**Dataset:**
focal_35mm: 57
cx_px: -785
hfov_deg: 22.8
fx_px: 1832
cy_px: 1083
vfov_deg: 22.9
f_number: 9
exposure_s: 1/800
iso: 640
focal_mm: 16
--
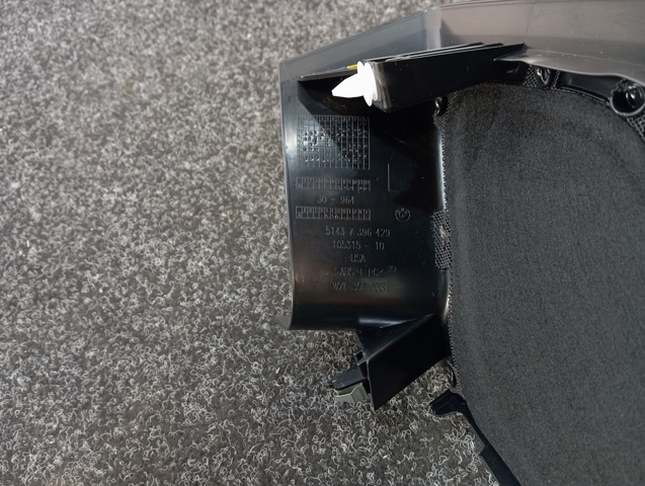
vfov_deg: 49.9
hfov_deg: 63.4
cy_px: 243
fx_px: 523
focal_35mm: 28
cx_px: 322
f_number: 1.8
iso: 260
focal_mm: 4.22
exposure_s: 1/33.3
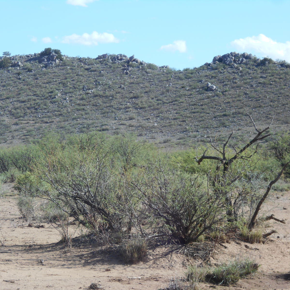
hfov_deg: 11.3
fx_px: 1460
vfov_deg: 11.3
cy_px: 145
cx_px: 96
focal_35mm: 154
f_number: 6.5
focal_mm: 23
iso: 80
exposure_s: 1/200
---
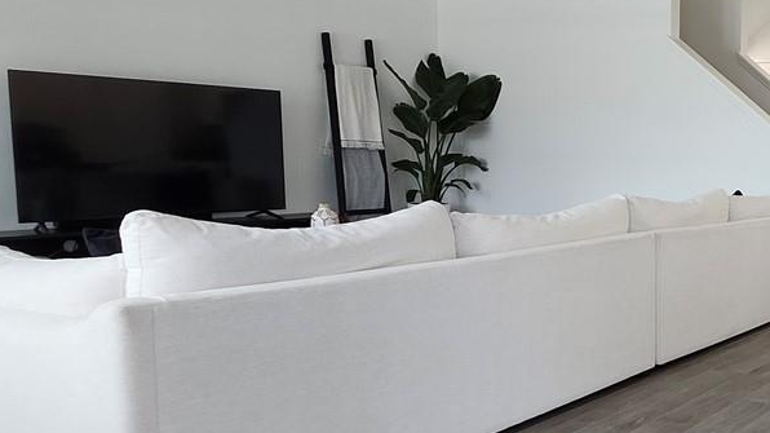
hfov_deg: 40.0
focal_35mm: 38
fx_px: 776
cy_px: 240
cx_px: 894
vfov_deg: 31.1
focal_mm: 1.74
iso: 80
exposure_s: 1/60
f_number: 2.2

**Job item:**
Leaving all pictures out, output exactly the lines of the material above from the line with "exposure_s: 1/33.3" to the line with "exposure_s: 1/200", both included.

**Solution to the exercise:**
exposure_s: 1/33.3
hfov_deg: 11.3
fx_px: 1460
vfov_deg: 11.3
cy_px: 145
cx_px: 96
focal_35mm: 154
f_number: 6.5
focal_mm: 23
iso: 80
exposure_s: 1/200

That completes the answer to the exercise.